If your cat has a tooth that is damaged beyond repair, an extraction may be required. Here, our Everett vets share some info about what you can expect from your cat's tooth extraction surgery.
Tooth Extractions in Cats
A cat tooth extraction is when your cat's tooth is surgically removed by a veterinarian. Extractions can go as deep as the roots or might stop at removing the dental crown (the part of the tooth which is visible above the gums)
Why a Tooth May Require Extraction
When a tooth is damaged beyond repair, it is important to remove it to prevent infection and pain caused by the dead tooth. In most situations, this decay is caused by periodontal (gum) disease.
Gum disease is caused by a build-up of plaque on your cat's teeth that eventually hardens into a substance called calculus or tartar. When not removed, the hardened tartar will cause pockets of infection between the gum line and the teeth, leading to gum erosion and tooth decay. You can help prevent gum disease with at-home dental care and regularly scheduled professional dental appointments.
Cats are also susceptible to a condition called feline tooth resorption. Feline tooth resorption is when painful erosions develop on a cat's tooth or teeth and begin breaking down the structures that form the tooth. Unfortunately, there is no way to prevent feline tooth resorption and the teeth experiencing resorption almost always need to be extracted.
The Tooth Extraction Process
When you bring your cat in for an extraction they will be given general anesthesia. Cat veterinary dentists do this to ensure the safety and comfort of your cat. Before the procedure takes place, your vet will likely recommend the appropriate diagnostic tests to ensure they are healthy enough to undergo anesthesia. These tests may include bloodwork, X-rays, or an EKG.

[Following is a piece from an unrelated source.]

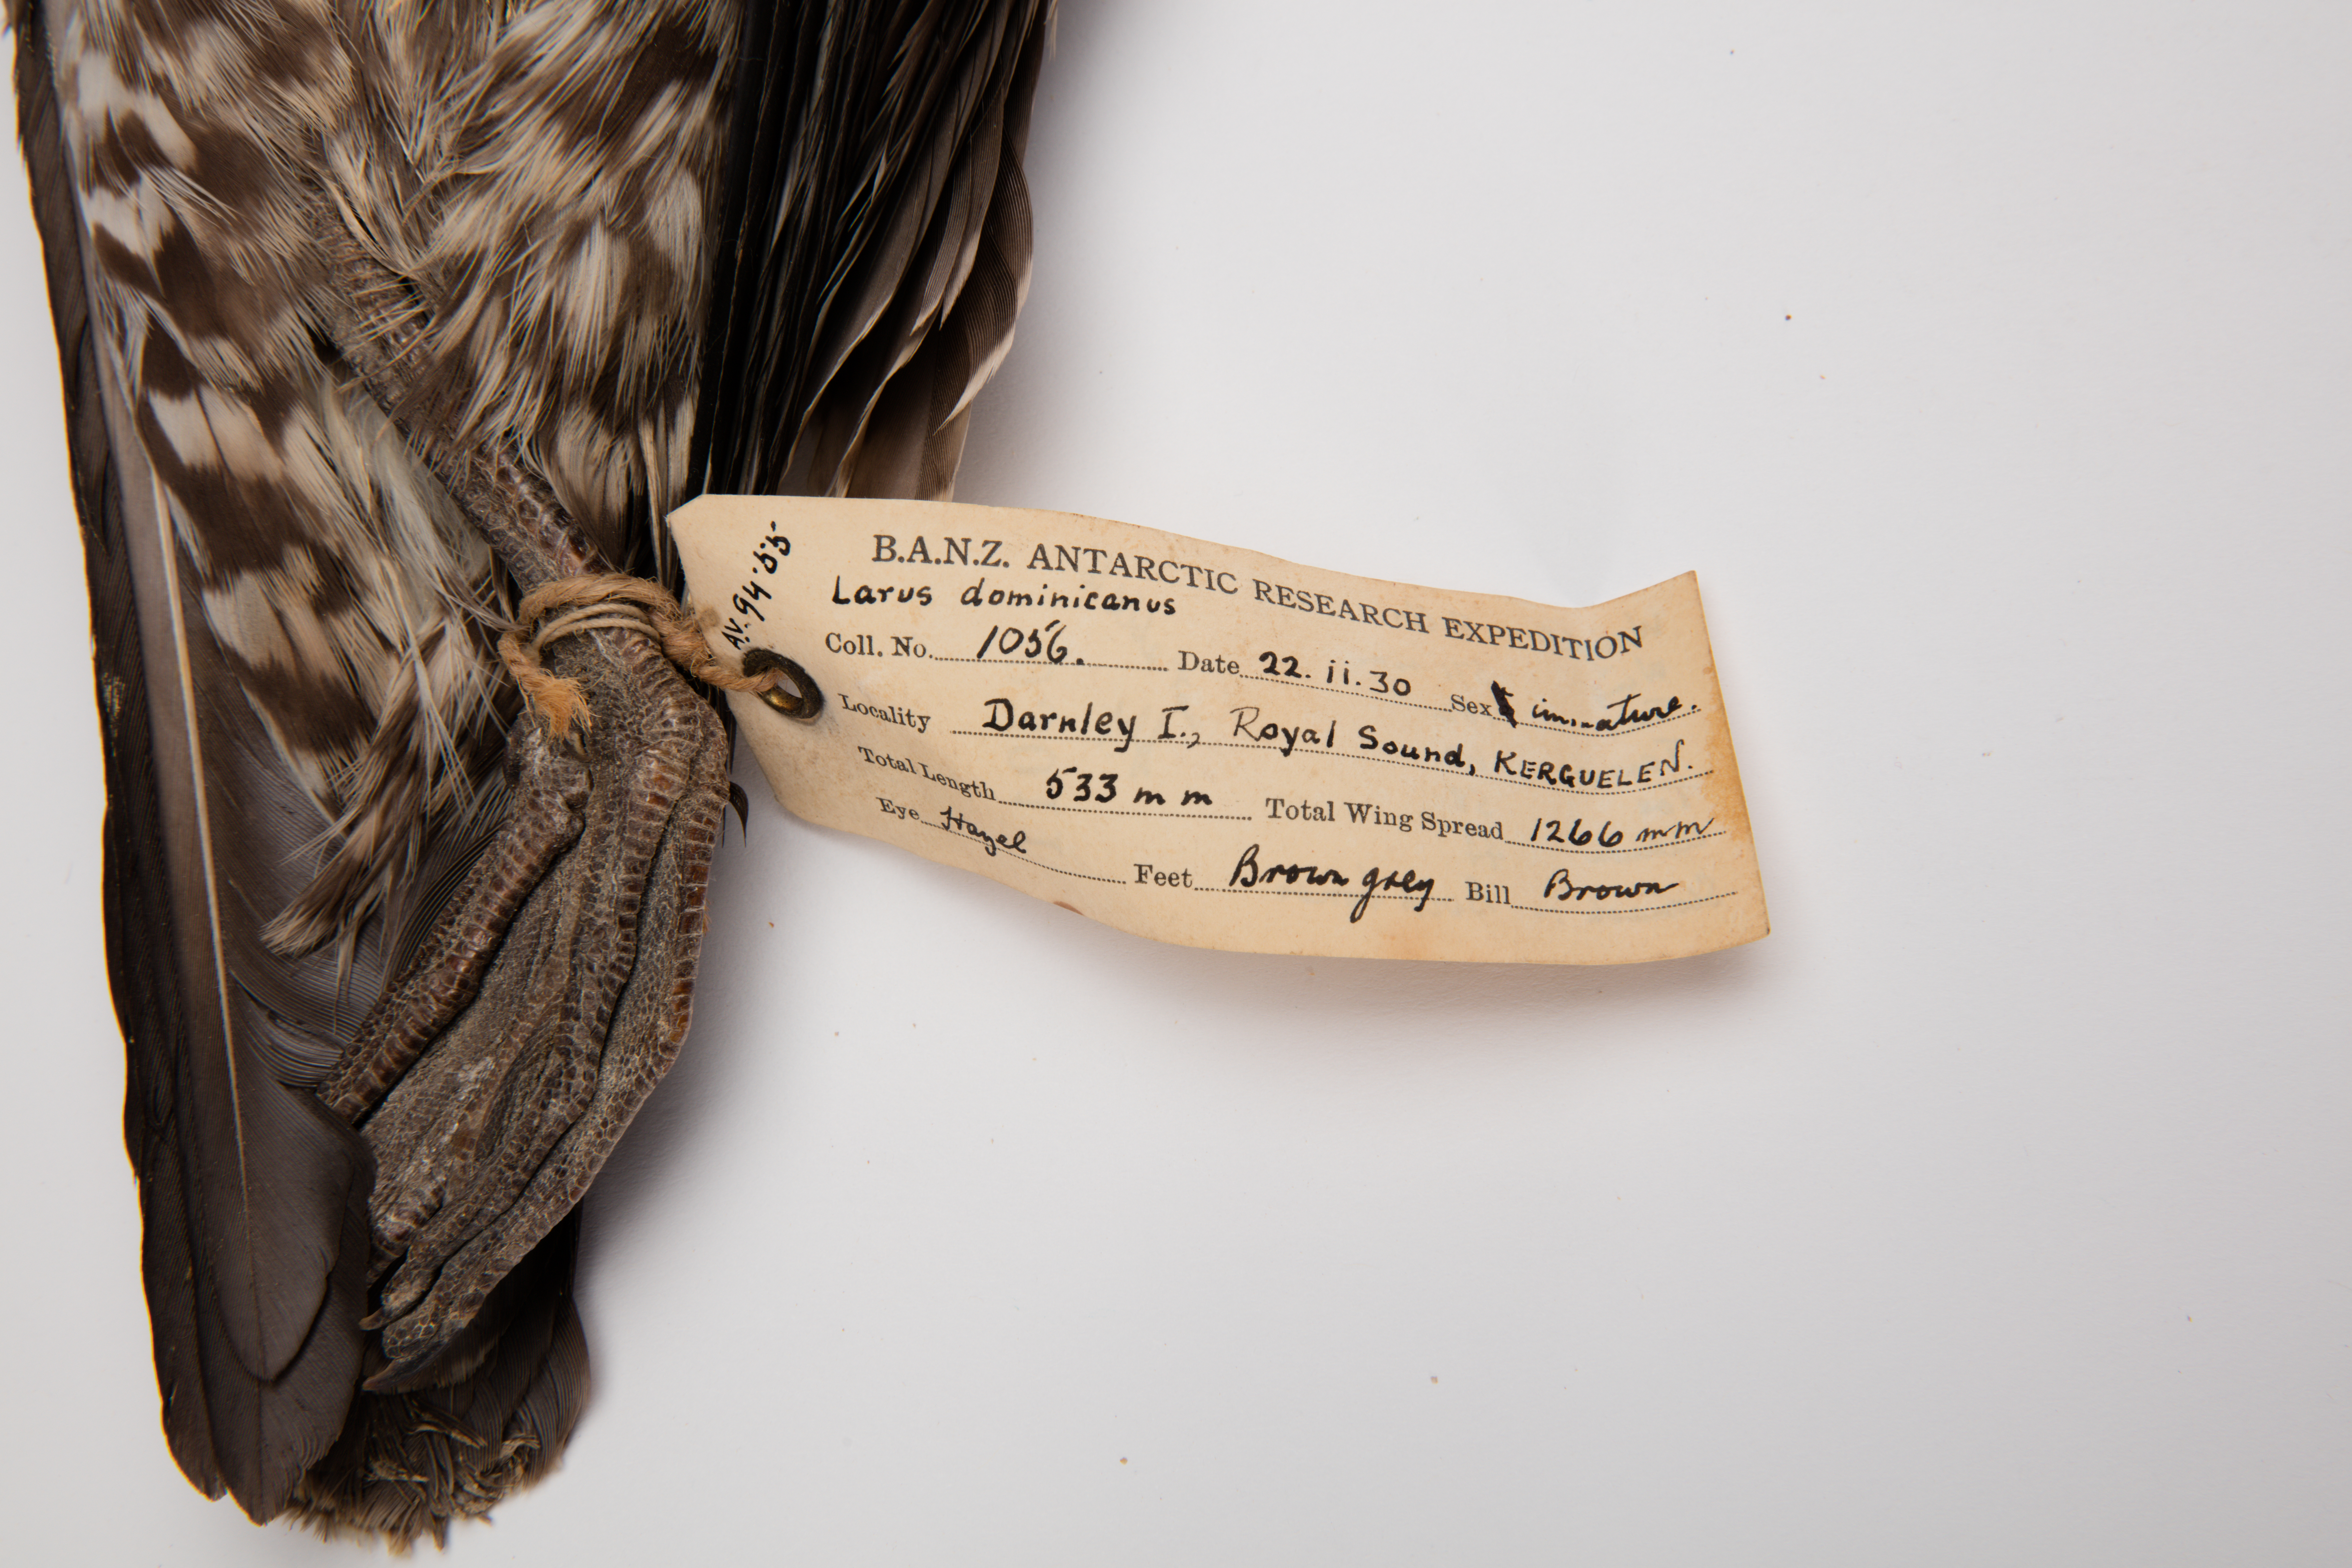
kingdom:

During the surgery, your cat will be continuously monitored by a veterinary technician who will administer pain medication and ensure your cat's vitals remain stable.
Depending on the teeth that are being removed, including their size and location, there is a variety of techniques that your vet may use for the extraction.
Your Cat's Recovery
After a tooth extraction surgery, it is normal for your cat to feel some sensitivity for anywhere from 1 - 2 weeks. For more complex procedures, pain relief medication may be prescribed by your vet for a few days following the surgery.
Cats typically don't "chew" their food the same way humans do. Their teeth are mainly for ripping apart pieces of meat and when it comes to kibble it's not unusual for them to swallow whole pieces. So while you don't need to worry about your cat eating in the long run, you should still soften their kibble with warm water or switch to canned, wet food for a few days after surgery as their mouth will be sore.
Complications are rare after veterinary dental surgery, but that doesn't mean you shouldn't monitor your kitty's mouth. Keep an eye out for any signs of excess bleeding, swelling, or infection. Infection may be characterized by redness, pus, or a bad odor.
Your vet will likely want to schedule a follow-up appointment with you to ensure everything is healing as it should. Talk to your vet about any other special care requirements your cat may need.
Note: The advice provided in this post is intended for informational purposes and does not constitute medical advice regarding pets. For an accurate diagnosis of your pet's condition, please make an appointment with your vet.